Here’s a clause from one Canadian life insurance company’s term policies – other companies will have something almost identical:
Grace period for paying your Premiums: If any Premium is not paid by its due date, this Policy is in default. We allow a grace period of thirty-one (31) days after the premium due date for payment of each Premium after the first. If the Premium is still unpaid at the end of the grace period, this Policy automatically terminates. If the Designated Life Insured dies during the grace period, before the Premium is paid, we will deduct the outstanding Premium from the Death Benefit.

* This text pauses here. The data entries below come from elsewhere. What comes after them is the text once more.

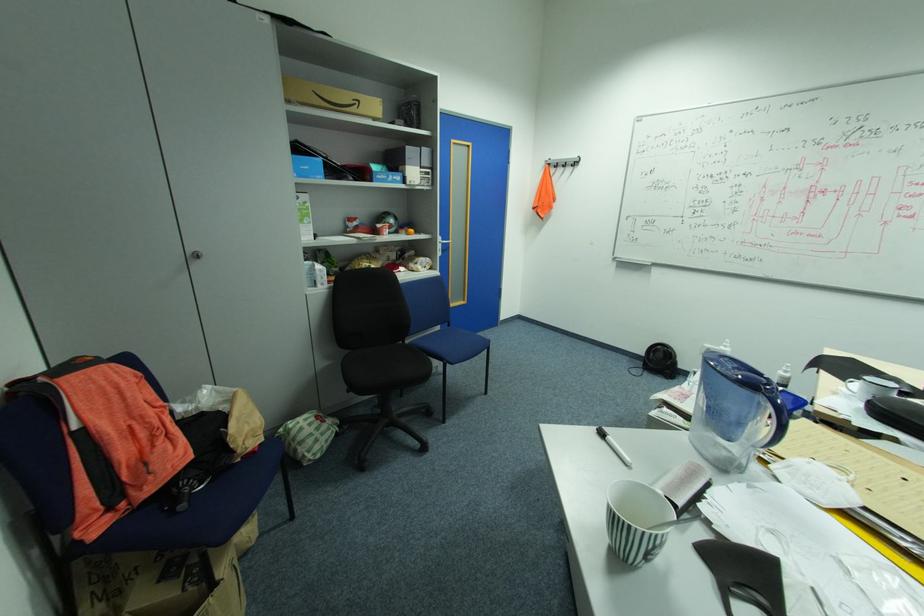
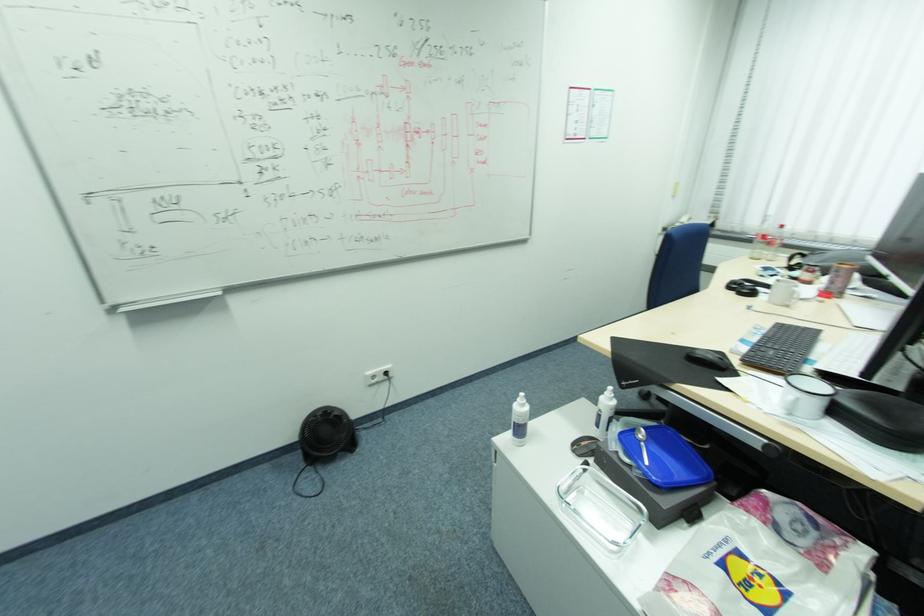
Find the pixel in the second image that matches point 648,363 in the first image.

(304, 456)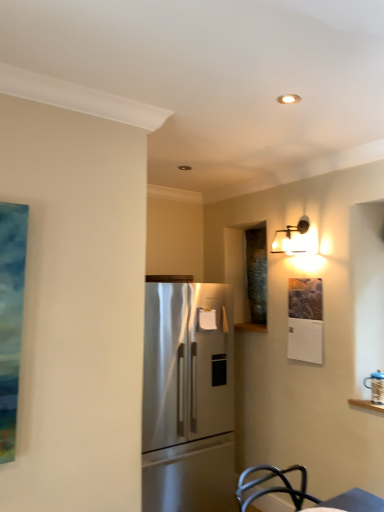
Question: From a real-world perspective, is matte black sconce at upper right beneath satin stainless steel refrigerator at center?

Choices:
 (A) yes
 (B) no

Answer: (B)

Question: Is satin stainless steel refrigerator at center a part of matte black sconce at upper right?

Choices:
 (A) yes
 (B) no

Answer: (B)

Question: From the image's perspective, is matte black sconce at upper right on satin stainless steel refrigerator at center?

Choices:
 (A) yes
 (B) no

Answer: (A)

Question: Is matte black sconce at upper right oriented towards satin stainless steel refrigerator at center?

Choices:
 (A) no
 (B) yes

Answer: (A)

Question: Is the position of matte black sconce at upper right less distant than that of satin stainless steel refrigerator at center?

Choices:
 (A) no
 (B) yes

Answer: (A)

Question: Is matte black sconce at upper right completely or partially outside of satin stainless steel refrigerator at center?

Choices:
 (A) yes
 (B) no

Answer: (A)

Question: Would you say satin stainless steel refrigerator at center contains matte black sconce at upper right?

Choices:
 (A) no
 (B) yes

Answer: (A)

Question: Can you confirm if satin stainless steel refrigerator at center is shorter than matte black sconce at upper right?

Choices:
 (A) yes
 (B) no

Answer: (B)

Question: Is satin stainless steel refrigerator at center behind matte black sconce at upper right?

Choices:
 (A) no
 (B) yes

Answer: (A)

Question: Is satin stainless steel refrigerator at center bigger than matte black sconce at upper right?

Choices:
 (A) yes
 (B) no

Answer: (A)

Question: From the image's perspective, would you say satin stainless steel refrigerator at center is shown under matte black sconce at upper right?

Choices:
 (A) yes
 (B) no

Answer: (A)

Question: From the image's perspective, is satin stainless steel refrigerator at center above matte black sconce at upper right?

Choices:
 (A) yes
 (B) no

Answer: (B)

Question: Considering the positions of satin stainless steel refrigerator at center and matte black sconce at upper right in the image, is satin stainless steel refrigerator at center taller or shorter than matte black sconce at upper right?

Choices:
 (A) tall
 (B) short

Answer: (A)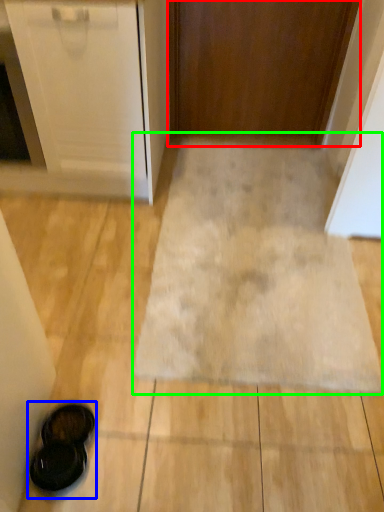
Question: Considering the real-world distances, which object is closest to door (highlighted by a red box)? footwear (highlighted by a blue box) or bath mat (highlighted by a green box).

Choices:
 (A) footwear
 (B) bath mat

Answer: (B)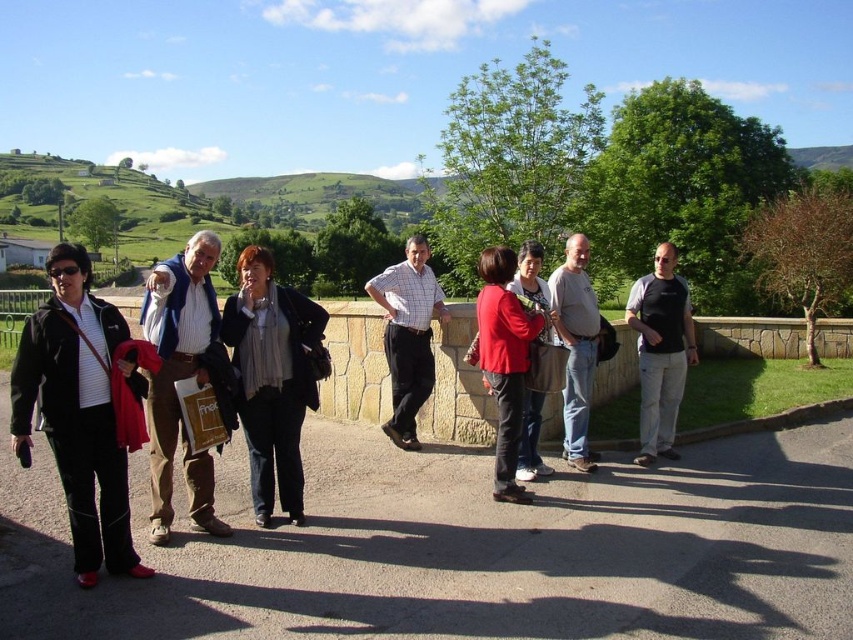
You are standing at the point with coordinates point [410,291] and want to walk towards the point with coordinates point [637,291]. Which direction should you face to move towards it?

You should face north because point [637,291] is in front of point [410,291], which means it is north of your current position.

You are standing at the origin point of the image. Which direction should you move to reach the black matte shirt at center?

The black matte shirt at center is located at point 0.550 along the x and 0.775 along the y, so you should move towards the right and upwards to reach it.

So here’s the correct way to cancel a term life insurance policy – don’t cancel it. Instead, put a stop payment at your bank for the premiums. The life company will not get it’s next month’s premiums from your account. They may send you a notification which you can ignore, 30 days later, they’ll cancel the policy for you. The end result is that your policy is cancelled but you got a bonus 30 days of free coverage at the end of the policy – if you passed in those 30 days the life company would still pay a claim.
There’s no drawback to doing this, there’s no hit to your credit or surrender fees. You also have the opportunity in those 30 days to pay the last month’s premiums and continue the policy in force if you change your mind on cancelling (or if you became uninsurable in the 30 days).
You should never cancel a current life insurance policy until you have your new policy in force – doing so leaves you open to the risk of having no insurance if the new policy declines you (this does happen occasionally and unexpectedly).
If you are purchasing a new policy and cancelling an old policy, be aware that both policies have a claims denial provision for suicide and incontestibility for two years. You’ll be starting a new 2 year timeframe on your new policy, giving the new life insurance company the possibility of denying a claim that may not be available to your old company if two years have passed.
You should also consider very carefully when cancelling a life insurance policy, as to whether you may want that coverage in the future – or in our experience, regret not keeping the coverage. If your situation changes, or your health declines (and for most of us, our health isn’t getting better as we get older) you may want to have your current policy still in place. Just make sure you’ve carefully considered any future ramifications, because once a policy is cancelled, it’s done and there’s no getting it back.
One last consideration. If you’re cancelling a term policy in favour of permanent life insurance you should also look at the conversion option available with most term life insurance policies. This provision allows you to switch your term life insurance coverage over to permanent life insurance with no medical exam or other requirements – it may be cheaper to do this than purchasing a new policy, and it’s certainly easier.